A bill to repeal the Affordable Care Act suffered another blow on Sunday when Sen. Susan Collins (R-Maine) reiterated her criticism of the proposal and said she was likely to vote no.
“It’s very difficult for me to envision a scenario where I would end up voting for this bill,” Collins said during an appearance on CNN’s “State of the Union.”
Collins declined to declare a firm position on the proposal, saying that she wanted to wait until the Congressional Budget Office weighs in with some kind of formal analysis.
But Collins warned that the bill would likely deprive millions of people of insurance coverage and gut protections for people with pre-existing conditions. The senator added that it would take a “surprise” from the CBO, predicting very different results, to get her on board.
Such a surprise would be highly unlikely, since the CBO has already said that, because of the GOP’s rush to vote on the bill, it will not be able to produce a full estimate of coverage effects in time. The estimate due tomorrow is likely to focus only on the bill’s impact on the federal deficit.
Meanwhile, multiple private and independent analysts have all produced their own estimates. All have predicted devastating effects on insurance coverage and weaker protections for people with pre-existing conditions ― as Collins acknowledged.
“I actually expect the CBO will reinforce those studies … or that the CBO is going to say they simply don’t have time to do a thorough analysis,” Collins said. “Maybe there will be a surprise in there, but I don’t anticipate that.”
Collins’ position on the bill is hardly a shock.

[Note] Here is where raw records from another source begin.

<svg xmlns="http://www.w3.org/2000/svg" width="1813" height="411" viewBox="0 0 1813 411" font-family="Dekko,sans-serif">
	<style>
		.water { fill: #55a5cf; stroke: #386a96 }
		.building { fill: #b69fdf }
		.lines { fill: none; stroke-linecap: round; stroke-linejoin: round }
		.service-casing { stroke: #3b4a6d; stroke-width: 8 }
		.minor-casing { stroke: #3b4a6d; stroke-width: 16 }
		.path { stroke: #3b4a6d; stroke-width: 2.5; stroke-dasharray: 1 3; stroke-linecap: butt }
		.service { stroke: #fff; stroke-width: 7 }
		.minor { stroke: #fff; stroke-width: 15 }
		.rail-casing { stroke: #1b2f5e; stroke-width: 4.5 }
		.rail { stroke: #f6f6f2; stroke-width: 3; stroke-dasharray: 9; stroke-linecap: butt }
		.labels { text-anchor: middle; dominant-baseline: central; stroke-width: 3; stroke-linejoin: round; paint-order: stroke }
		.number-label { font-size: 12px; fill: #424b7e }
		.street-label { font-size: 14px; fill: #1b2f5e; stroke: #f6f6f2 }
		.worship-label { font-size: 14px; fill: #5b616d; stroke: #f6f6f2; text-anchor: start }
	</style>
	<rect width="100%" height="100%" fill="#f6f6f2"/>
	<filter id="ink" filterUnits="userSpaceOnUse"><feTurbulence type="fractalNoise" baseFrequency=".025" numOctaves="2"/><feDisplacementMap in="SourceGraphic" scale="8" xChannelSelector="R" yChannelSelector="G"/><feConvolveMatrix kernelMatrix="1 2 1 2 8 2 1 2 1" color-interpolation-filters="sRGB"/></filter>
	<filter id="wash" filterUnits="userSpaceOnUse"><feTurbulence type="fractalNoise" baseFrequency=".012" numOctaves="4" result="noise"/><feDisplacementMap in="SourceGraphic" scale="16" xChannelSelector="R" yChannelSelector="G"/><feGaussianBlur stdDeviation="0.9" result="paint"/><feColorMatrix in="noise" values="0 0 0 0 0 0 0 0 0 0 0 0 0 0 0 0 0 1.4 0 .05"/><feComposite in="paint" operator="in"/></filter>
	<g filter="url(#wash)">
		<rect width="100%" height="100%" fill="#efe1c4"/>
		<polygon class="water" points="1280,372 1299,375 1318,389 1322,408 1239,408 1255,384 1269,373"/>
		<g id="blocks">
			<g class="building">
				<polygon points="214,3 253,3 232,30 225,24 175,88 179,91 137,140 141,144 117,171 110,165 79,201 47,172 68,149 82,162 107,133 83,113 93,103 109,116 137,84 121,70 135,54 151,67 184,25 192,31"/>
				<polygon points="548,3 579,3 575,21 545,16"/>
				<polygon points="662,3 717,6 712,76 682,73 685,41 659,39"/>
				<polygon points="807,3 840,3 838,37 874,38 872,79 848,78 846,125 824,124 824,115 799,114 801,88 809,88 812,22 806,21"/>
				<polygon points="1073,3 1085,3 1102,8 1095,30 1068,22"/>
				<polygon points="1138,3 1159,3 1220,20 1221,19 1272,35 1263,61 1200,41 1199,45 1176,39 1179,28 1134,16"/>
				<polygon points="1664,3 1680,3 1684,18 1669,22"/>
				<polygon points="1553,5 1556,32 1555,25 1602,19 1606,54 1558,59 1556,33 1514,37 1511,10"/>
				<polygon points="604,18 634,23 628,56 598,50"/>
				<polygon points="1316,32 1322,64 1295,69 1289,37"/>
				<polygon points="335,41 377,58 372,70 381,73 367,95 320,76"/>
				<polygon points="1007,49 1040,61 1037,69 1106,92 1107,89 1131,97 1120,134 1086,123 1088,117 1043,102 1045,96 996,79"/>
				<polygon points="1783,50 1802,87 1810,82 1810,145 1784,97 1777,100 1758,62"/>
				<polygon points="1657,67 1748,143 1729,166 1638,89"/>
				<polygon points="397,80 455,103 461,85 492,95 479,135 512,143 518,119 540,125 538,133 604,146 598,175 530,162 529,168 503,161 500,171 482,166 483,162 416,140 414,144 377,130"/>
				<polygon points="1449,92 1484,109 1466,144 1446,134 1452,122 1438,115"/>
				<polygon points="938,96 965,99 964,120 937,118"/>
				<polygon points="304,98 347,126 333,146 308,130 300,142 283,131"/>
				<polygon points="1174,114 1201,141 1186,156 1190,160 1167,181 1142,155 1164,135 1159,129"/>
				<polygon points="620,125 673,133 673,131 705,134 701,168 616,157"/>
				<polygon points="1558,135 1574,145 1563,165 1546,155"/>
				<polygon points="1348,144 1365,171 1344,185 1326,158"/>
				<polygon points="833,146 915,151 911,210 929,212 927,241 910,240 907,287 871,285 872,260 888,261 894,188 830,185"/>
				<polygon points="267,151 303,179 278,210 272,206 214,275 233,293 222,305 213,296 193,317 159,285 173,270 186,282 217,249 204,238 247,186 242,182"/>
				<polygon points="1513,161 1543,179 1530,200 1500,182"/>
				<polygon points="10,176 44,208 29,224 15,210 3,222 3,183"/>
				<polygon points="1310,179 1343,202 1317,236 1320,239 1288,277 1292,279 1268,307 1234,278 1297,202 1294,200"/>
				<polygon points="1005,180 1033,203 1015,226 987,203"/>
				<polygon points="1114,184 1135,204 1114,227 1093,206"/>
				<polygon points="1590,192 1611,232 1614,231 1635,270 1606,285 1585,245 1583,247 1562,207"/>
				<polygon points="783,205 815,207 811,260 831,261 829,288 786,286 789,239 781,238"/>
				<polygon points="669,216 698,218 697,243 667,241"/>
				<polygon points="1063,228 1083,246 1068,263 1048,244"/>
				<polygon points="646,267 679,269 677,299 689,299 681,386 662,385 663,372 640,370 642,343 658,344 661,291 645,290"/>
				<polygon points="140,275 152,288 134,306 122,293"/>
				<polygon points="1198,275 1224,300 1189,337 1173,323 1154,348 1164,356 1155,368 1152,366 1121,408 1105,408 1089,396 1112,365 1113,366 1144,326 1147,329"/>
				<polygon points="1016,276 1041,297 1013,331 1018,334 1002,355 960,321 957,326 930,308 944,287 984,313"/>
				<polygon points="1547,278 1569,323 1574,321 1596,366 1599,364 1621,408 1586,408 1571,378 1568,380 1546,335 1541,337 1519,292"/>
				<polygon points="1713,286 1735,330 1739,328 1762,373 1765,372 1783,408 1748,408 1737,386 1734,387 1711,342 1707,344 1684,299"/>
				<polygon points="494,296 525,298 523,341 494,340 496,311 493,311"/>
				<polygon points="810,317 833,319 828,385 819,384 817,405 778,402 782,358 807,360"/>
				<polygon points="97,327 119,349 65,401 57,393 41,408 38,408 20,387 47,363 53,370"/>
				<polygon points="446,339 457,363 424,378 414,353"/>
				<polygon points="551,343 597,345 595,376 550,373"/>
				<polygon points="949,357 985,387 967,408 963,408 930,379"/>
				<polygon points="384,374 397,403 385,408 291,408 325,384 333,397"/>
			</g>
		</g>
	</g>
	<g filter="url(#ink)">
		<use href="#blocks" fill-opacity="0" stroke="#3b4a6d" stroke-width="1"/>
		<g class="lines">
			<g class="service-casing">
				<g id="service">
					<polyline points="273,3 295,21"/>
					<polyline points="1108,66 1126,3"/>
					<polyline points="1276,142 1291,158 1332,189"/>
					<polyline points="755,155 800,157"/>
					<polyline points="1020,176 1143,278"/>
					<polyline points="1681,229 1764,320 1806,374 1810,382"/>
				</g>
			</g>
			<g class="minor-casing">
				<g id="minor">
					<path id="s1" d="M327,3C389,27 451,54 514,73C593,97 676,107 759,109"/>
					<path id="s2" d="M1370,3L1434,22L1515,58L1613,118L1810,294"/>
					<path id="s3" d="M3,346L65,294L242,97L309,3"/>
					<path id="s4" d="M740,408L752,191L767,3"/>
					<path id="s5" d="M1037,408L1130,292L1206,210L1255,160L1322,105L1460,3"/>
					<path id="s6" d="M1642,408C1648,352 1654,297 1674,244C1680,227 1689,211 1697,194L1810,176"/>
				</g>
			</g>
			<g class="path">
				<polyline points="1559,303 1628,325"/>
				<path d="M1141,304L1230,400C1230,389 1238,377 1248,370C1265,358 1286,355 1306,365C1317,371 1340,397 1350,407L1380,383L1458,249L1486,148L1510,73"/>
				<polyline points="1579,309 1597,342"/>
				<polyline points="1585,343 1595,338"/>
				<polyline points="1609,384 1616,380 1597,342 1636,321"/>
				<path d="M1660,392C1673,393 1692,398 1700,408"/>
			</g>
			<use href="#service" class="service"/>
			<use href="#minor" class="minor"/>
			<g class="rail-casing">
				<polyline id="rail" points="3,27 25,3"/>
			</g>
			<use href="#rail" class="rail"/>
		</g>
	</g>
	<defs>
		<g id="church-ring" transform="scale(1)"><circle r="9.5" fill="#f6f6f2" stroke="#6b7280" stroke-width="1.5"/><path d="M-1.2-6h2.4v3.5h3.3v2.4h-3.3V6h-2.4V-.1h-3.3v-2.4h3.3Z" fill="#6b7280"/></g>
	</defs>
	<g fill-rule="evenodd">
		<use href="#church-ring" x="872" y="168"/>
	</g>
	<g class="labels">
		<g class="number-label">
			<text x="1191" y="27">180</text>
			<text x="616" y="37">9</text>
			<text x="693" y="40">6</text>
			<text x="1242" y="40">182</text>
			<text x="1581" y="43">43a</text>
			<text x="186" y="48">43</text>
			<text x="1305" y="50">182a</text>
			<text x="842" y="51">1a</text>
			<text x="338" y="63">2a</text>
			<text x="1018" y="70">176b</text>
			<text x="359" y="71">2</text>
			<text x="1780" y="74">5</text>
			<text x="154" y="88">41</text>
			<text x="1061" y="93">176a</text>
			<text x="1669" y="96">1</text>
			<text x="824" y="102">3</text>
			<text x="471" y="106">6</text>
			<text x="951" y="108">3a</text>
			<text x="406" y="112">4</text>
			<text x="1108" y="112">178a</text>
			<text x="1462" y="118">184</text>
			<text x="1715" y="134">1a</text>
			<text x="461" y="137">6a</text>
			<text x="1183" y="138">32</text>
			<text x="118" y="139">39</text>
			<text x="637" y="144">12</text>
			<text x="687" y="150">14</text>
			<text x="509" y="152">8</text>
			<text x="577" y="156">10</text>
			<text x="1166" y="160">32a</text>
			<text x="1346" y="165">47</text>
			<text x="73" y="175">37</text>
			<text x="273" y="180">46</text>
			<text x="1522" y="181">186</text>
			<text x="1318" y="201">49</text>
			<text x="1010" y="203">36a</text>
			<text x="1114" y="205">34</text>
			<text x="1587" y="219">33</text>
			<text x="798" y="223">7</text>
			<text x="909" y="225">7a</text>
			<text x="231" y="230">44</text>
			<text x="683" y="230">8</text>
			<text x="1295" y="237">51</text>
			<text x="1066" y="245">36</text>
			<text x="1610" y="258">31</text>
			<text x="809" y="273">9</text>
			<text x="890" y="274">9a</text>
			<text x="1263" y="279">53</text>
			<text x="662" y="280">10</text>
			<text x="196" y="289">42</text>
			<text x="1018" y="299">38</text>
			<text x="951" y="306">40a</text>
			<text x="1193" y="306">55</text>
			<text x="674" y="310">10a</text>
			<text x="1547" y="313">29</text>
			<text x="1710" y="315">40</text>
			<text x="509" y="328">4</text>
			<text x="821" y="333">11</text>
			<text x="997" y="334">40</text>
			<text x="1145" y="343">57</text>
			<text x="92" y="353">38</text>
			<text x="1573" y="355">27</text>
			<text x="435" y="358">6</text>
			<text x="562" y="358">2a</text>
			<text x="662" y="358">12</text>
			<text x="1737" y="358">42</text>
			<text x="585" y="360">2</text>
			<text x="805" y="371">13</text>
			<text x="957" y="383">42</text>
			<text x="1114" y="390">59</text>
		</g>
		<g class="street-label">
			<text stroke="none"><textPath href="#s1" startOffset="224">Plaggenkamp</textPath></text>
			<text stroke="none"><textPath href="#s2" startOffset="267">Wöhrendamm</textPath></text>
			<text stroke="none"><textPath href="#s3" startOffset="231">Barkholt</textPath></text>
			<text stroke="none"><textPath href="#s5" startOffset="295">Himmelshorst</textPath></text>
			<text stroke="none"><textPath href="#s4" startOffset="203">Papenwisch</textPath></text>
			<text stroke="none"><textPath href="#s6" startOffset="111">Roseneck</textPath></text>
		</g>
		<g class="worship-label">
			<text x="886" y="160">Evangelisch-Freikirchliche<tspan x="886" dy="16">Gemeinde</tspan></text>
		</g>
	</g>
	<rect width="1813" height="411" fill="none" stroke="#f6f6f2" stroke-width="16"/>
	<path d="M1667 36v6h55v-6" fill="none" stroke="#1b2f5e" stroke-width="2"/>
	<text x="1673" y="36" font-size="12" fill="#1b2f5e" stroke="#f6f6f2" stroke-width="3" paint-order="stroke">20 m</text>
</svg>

She is the least conservative member of the Republican caucus and has voted against every repeal bill to come up for a vote so far.
But her vote remains pivotal, because the GOP has only 52 seats in the upper chamber and two other GOP senators, John McCain from Arizona and Rand Paul from Kentucky, have already declared their opposition. A no from Collins would leave Republicans at least one short of 50, the minimum they need to pass the bill under special parliamentary authority that expires on Sept. 30.
The sponsors of the legislation, Sens. Bill Cassidy (R-La.) and Lindsey Graham (R-S.C.), have said they are not giving up yet ― promising to modify it in ways that could win over some of the skeptics. “We’re moving forward,” Graham said Sunday during an appearance on ABC News “This Week.”
Administration officials made similar vows on Sunday. Marc Short, White House director of legislative affairs, said on NBC’s “Meet the Press” that a vote this week remained likely.
But Collins, McCain, and Paul have laid down consistent markers about what they want and it’s difficult to see how mere tweaks could satisfy them ― especially since they seem concerned with the hurried process to pass the bill as well as the substance itself.
And those three aren’t the only likely no votes at this point. Sen. Lisa Murkowski (R-Alaska) has not declared yet her position on the bill. But she was the third senator to vote no in late July, when a previous repeal bill failed in a dramatic floor vote.
She has been openly critical of this latest effort and has said she does not want a “special deal” for Alaska. Her governor has also been openly critical of the proposal.
The Graham-Cassidy bill would cut Medicaid, replace the Affordable Care Act’s coverage funding with smaller grants to the states, and allow states to waive regulations that protect people with pre-existing conditions.
The number of people without health insurance would be 21 million higher by 2026, according to the most recent and authoritative analysis of the plan, which comes from the University of Southern California-Brookings Schaeffer Initiative for Health Policy. The authors noted that their estimate might be conservative, and that one decade later, by 2036, the number would be up to 32 million because the Graham-Cassidy bill’s new funding cuts off at that point.
Opposition to the bill has been loud and included not just progressives but also a broad coalition of organizations involved in health care. On Saturday, six prominent groups representing doctors, hospitals, and insurers ― including both the American Medical Association and America’s Health Insurance Plans ― issued a rare joint letter condemning the Graham-Cassidy bill.
Cassidy and Graham have insisted all those experts and organizations are wrong about the bill ― that states could provide care more efficiently, and that their bill contains sufficient protections for people with serious medical problems.
Collins on Sunday sided with the experts and groups that know health care. “I’m concerned about the impact on the Medicaid program, which has been on the books for more than 50 years and provides coverage to our most vulnerable citizens,” Collins said.
Collins went on to acknowledge that many people already face high premiums or deductibles under the Affordable Care Act. But Collins, who served previously as Maine’s chief insurance regulator, said she worried that the Graham-Cassidy bill could make the problem worse ― and cause “erosions” of protections for people with pre-existing conditions.
Collins noted that a bipartisan effort to shore up the Affordable Care Act’s marketplaces had been underway, in the Senate’s health, education, labor and pensions committee. The committee’s chairman, Sen. Lamar Alexander (R-Tenn.), called off that effort last week. Collins said she hopes that it can start up again.